Wow. What a freaking rush! A high equal to the best buzz sex, drugs, and rock’n’roll can offer, and I’m speaking from experience. (Well, okay, maybe not quite as good as sex. And Shanghai speed can be—but I digress.)

The rush of elation is, for most writers, geometrically intensified by the number of rejections we received prior to that First Acceptance.

And that truly is the feeling. Acceptance. Some far off, godlike editor in the Big Apple (in my case, Cathleen Jordan, of AHMM) was offering to publish my puny little story.

Remember the night Sally Field won her Oscar? “You like me,” she babbled. “You really like me.” And the world chuckled indulgently. And maybe her speech was inane, but it was from the heart, and a lot more moving than some vapid diva thanking everybody from Krishna to her pool boy.

That’s the feeling of a First Sale. Sally Field on Oscar night. A once-in-a-lifetime rush that has nothing to do with the numbers at the bottom of the contract.

My First Sale was a story called “Final Rites.” Often, I have no idea where stories come from, but “Final Rites”? That one’s easy. One of my son’s high school buddies had a summer job as a gravedigger. A tough kid, a football player, hardcore jock.

“What’s it like, digging graves?” I asked.

“It gets weird sometimes,” he said. “If I’m down in the hole, squaring it up, and the mist rolls in off the river . . . ? Whoah!” And the burly football player shivered.

And gave me a story. About a gravedigger, who shivered, when he was down in a hole.

I still remember that rush. Even now, a hundred-plus stories later, I get that same lift when I find a story that needs telling.

But for “Final Rites”? The amazing First Buzz was about to get even better.

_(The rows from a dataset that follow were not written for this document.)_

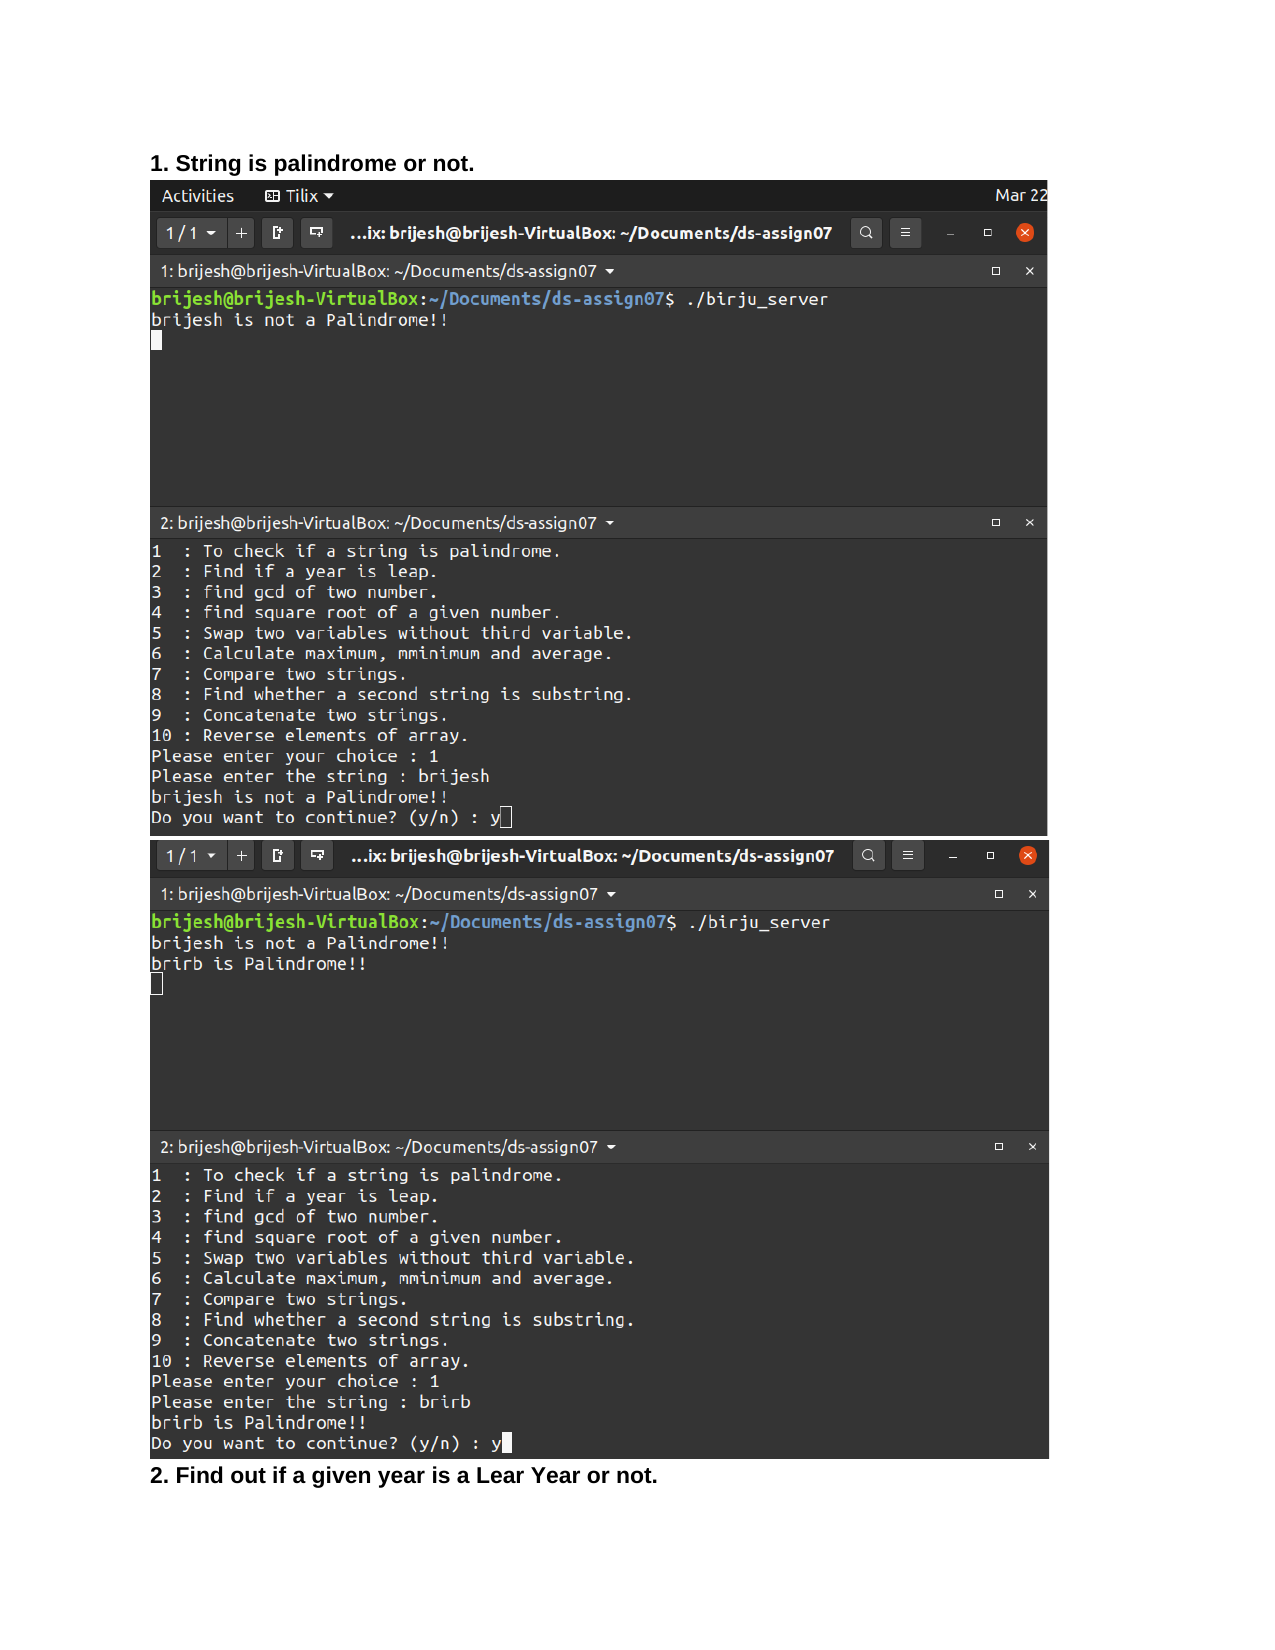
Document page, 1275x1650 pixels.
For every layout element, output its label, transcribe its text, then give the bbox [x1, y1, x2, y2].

text 1. String is palindrome or not. [150, 150, 1125, 1459]
picture [150, 840, 1050, 1459]
picture [150, 180, 1048, 836]
text 2. Find out if a given year is a Lear Year or not. [150, 1462, 1125, 1489]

A few months after the story appeared in Alfred Hitchcock’s Mystery Magazine, Cathleen Jordan called to inform me that “Final Rites” had won the Robert L. Fish Award, for best first story.

I was stunned, overwhelmed, reduced to tears, right? Wrong. I had no idea what she was talking about. Literary awards? I grew up in northern Michigan where wealth is measured in wives, dogs, and rifles. (Just kidding. About the wives part.)

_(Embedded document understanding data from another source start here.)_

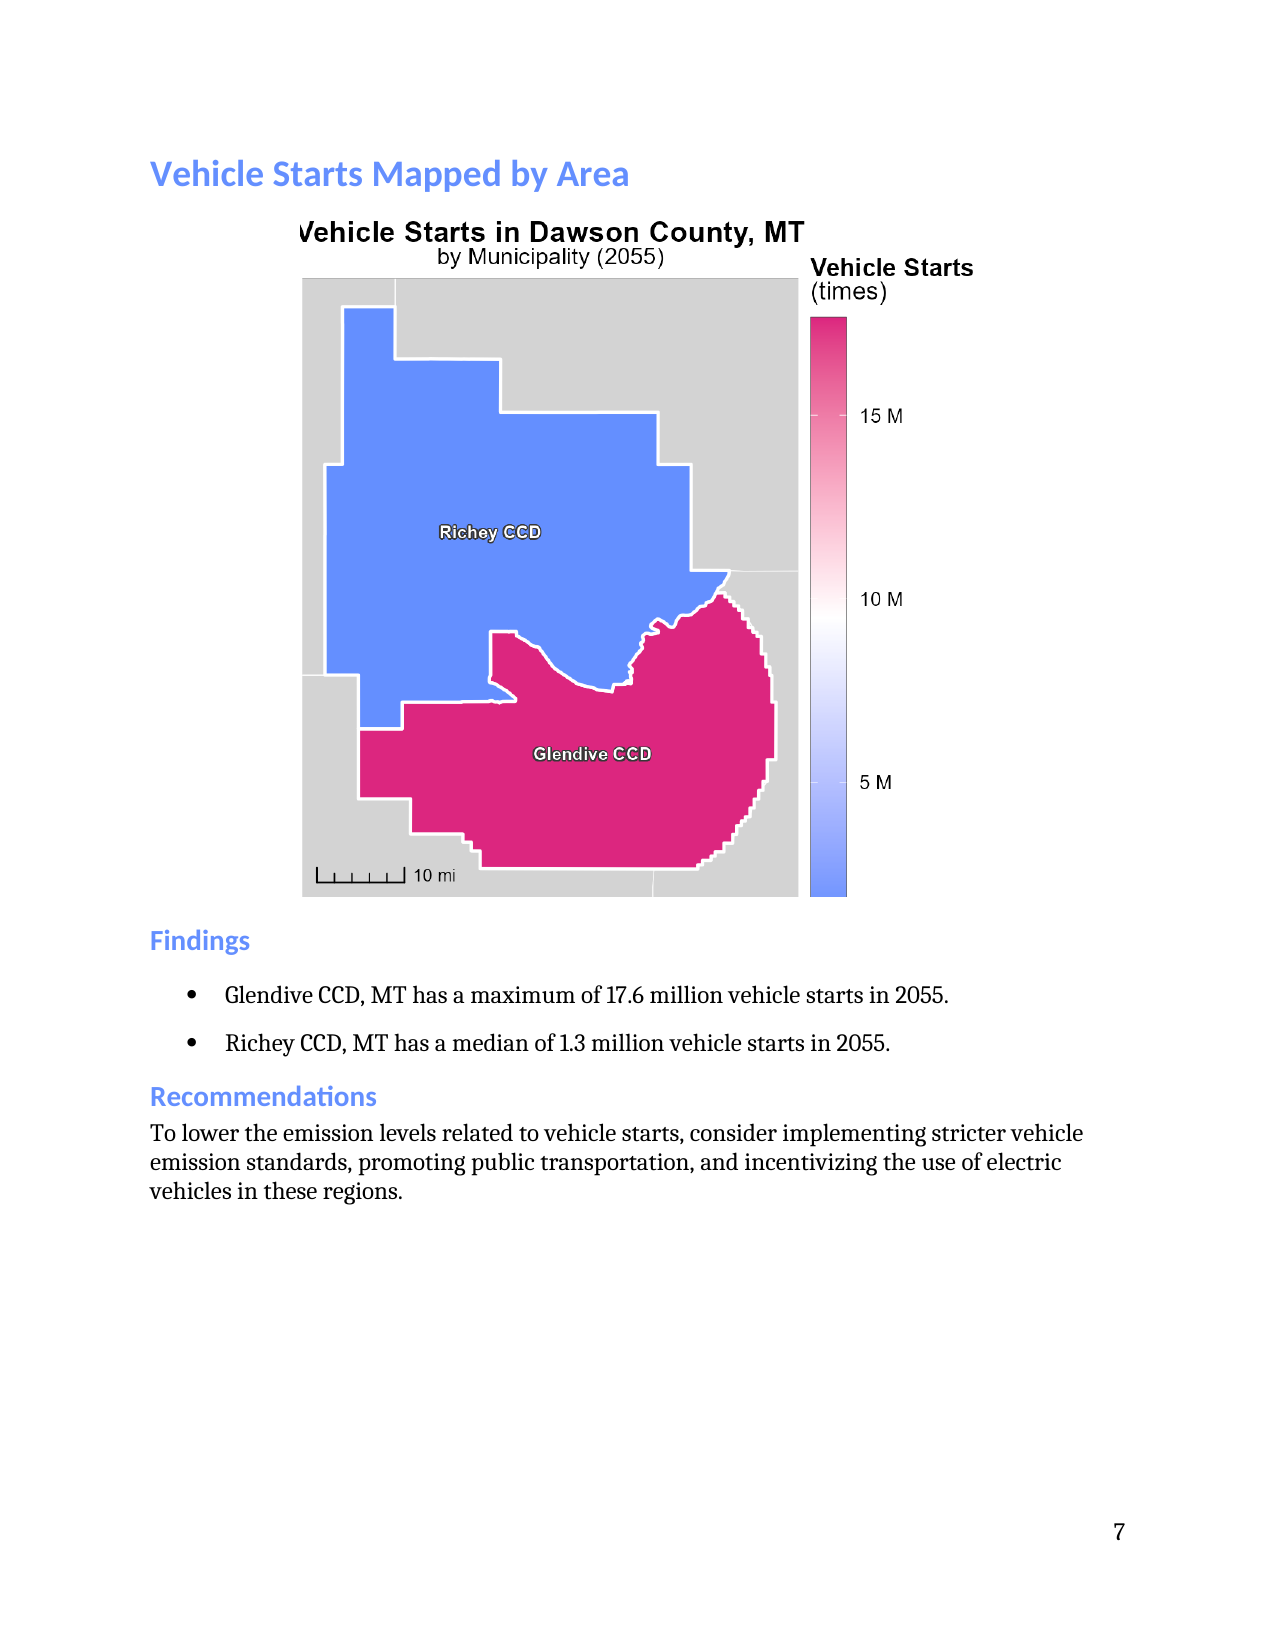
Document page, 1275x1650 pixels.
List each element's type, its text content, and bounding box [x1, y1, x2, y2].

subtitle Recommendations [150, 1078, 1125, 1114]
text Richey CCD, MT has a median of 1.3 million vehicle starts in 2055. [187, 1029, 1125, 1057]
subtitle Vehicle Starts Mapped by Area [150, 150, 1125, 196]
subtitle Findings [150, 922, 1125, 957]
picture [300, 221, 976, 897]
text To lower the emission levels related to vehicle starts, consider implementing stricter vehicle emission standards, promoting public transportation, and incentivizing the use of electric vehicles in these regions. [150, 1119, 1125, 1206]
text Glendive CCD, MT has a maximum of 17.6 million vehicle starts in 2055. [187, 981, 1125, 1010]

“If you’re serious about a writing career,” Cathleen said, “I strongly suggest that you come to New York to accept your award.”

“Do I have to wear a tie?” (I didn’t own one.)

“It’s black tie,” she said.

“I have to wear a black tie?”

“No, you putz, it is black tie. It’s the Edgars, the Oscars of the mystery world. It’s . . . New York! Formal dress, tuxes and evening gowns.” (Cathleen didn’t actually say ‘you putz’, she was far too refined. Bet she was thinking it, though.)

Without further ado, my wife and I were off to NYC, to party for a week, collect the award, (plus a check). And Cathleen was exactly right.

That first story, and the award it won, got my career up and running. In addition to meeting the staff at Dell Magazines (Cathleen, Eleanor Sullivan, et al, I acquired an agent, had lunch with Ruth Cavin, the legendary editor of St. Martin’s Press, who published my first five novels. (My eleventh, The Jukebox King, will be released by Stark House in February.)

All this, from a gravedigger’s shiver, and a first story Cathleen rescued from Dell’s towering slush pile.

Some memories never fade. Some debts can never be repaid. I will be forever grateful to the folks at Dell, for inviting me into this game, and letting me play.

And I’ll never forget Sally Field’s Oscar speech, either.

Because I know exactly how she felt.